**ENTRIES PROVIDED:**
◆ ◆ ◆ ◆

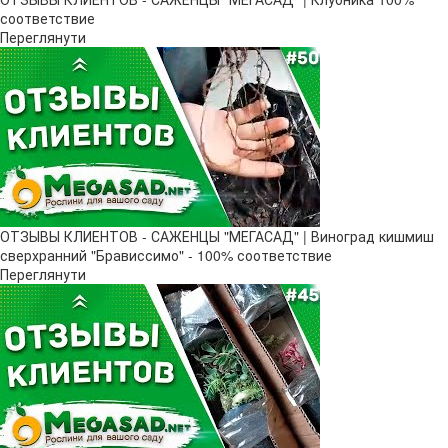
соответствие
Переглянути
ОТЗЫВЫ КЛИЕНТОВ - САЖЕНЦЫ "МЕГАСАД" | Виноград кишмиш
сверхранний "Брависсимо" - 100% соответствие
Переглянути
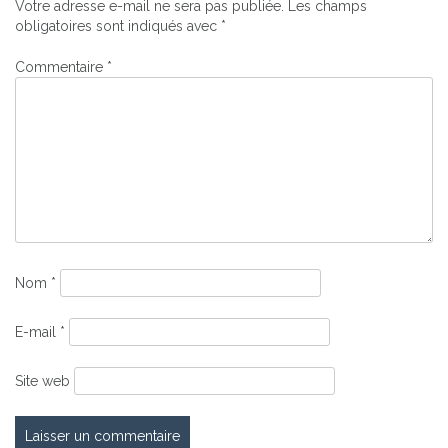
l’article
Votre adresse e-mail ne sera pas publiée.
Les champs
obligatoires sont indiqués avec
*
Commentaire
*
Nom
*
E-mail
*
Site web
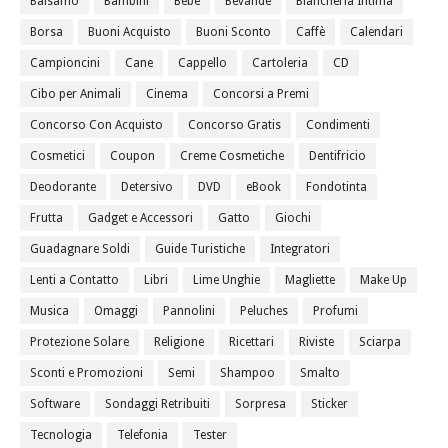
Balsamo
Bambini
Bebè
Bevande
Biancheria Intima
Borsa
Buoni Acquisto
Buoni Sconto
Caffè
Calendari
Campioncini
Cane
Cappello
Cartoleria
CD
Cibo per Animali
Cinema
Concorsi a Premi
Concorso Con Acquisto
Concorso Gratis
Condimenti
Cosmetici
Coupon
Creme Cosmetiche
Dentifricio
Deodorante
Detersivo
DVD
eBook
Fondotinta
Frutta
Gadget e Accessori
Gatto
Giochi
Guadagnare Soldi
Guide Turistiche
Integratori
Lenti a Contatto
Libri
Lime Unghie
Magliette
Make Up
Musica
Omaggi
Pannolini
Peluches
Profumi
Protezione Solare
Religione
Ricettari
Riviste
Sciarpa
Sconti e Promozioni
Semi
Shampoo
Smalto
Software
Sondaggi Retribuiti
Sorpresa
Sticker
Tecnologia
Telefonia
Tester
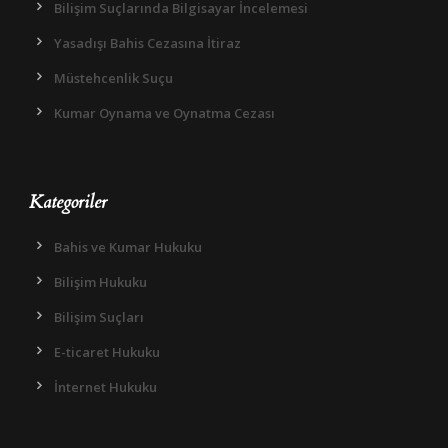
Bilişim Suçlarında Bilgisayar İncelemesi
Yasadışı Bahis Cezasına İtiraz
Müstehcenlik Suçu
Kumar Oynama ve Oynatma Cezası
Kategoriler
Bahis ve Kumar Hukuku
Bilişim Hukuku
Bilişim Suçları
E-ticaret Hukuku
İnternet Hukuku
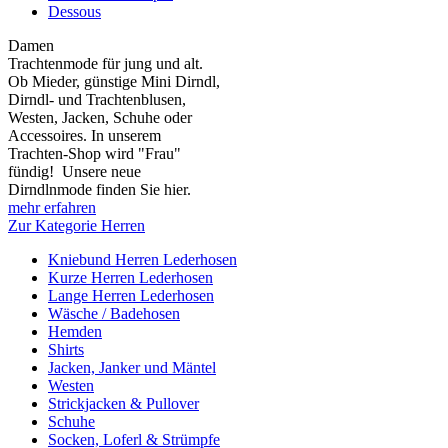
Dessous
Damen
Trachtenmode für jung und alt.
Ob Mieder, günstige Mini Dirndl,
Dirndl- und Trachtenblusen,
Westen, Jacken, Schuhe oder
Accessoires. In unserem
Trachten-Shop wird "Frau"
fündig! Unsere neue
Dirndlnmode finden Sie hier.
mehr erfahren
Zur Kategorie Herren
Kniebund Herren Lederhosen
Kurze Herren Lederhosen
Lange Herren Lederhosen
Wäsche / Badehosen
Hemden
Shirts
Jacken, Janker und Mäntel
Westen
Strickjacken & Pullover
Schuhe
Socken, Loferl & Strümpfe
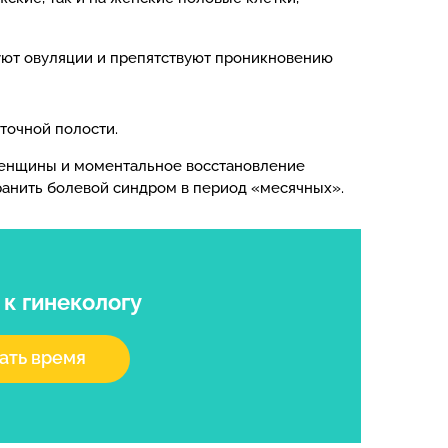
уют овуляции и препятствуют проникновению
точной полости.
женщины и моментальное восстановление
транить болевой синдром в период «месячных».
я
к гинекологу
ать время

◆ ◆ ◆ ◆

**PROBLEM REQUIREMENTS:** Reproduce, line for line and unchanged, the text read from all of the rows above, leaving the pictures out of your answer.

**EXERCISE RESULT:**
соответствие
Переглянути
ОТЗЫВЫ КЛИЕНТОВ - САЖЕНЦЫ "МЕГАСАД" | Виноград кишмиш
сверхранний "Брависсимо" - 100% соответствие
Переглянути
l’article
Votre adresse e-mail ne sera pas publiée.
Les champs
obligatoires sont indiqués avec
*
Commentaire
*
Nom
*
E-mail
*
Site web
Balsamo
Bambini
Bebè
Bevande
Biancheria Intima
Borsa
Buoni Acquisto
Buoni Sconto
Caffè
Calendari
Campioncini
Cane
Cappello
Cartoleria
CD
Cibo per Animali
Cinema
Concorsi a Premi
Concorso Con Acquisto
Concorso Gratis
Condimenti
Cosmetici
Coupon
Creme Cosmetiche
Dentifricio
Deodorante
Detersivo
DVD
eBook
Fondotinta
Frutta
Gadget e Accessori
Gatto
Giochi
Guadagnare Soldi
Guide Turistiche
Integratori
Lenti a Contatto
Libri
Lime Unghie
Magliette
Make Up
Musica
Omaggi
Pannolini
Peluches
Profumi
Protezione Solare
Religione
Ricettari
Riviste
Sciarpa
Sconti e Promozioni
Semi
Shampoo
Smalto
Software
Sondaggi Retribuiti
Sorpresa
Sticker
Tecnologia
Telefonia
Tester
Bilişim Suçlarında Bilgisayar İncelemesi
Yasadışı Bahis Cezasına İtiraz
Müstehcenlik Suçu
Kumar Oynama ve Oynatma Cezası
Kategoriler
Bahis ve Kumar Hukuku
Bilişim Hukuku
Bilişim Suçları
E-ticaret Hukuku
İnternet Hukuku
Dessous
Damen
Trachtenmode für jung und alt.
Ob Mieder, günstige Mini Dirndl,
Dirndl- und Trachtenblusen,
Westen, Jacken, Schuhe oder
Accessoires. In unserem
Trachten-Shop wird "Frau"
fündig! Unsere neue
Dirndlnmode finden Sie hier.
mehr erfahren
Zur Kategorie Herren
Kniebund Herren Lederhosen
Kurze Herren Lederhosen
Lange Herren Lederhosen
Wäsche / Badehosen
Hemden
Shirts
Jacken, Janker und Mäntel
Westen
Strickjacken & Pullover
Schuhe
Socken, Loferl & Strümpfe
уют овуляции и препятствуют проникновению
точной полости.
женщины и моментальное восстановление
транить болевой синдром в период «месячных».
я
к гинекологу
ать время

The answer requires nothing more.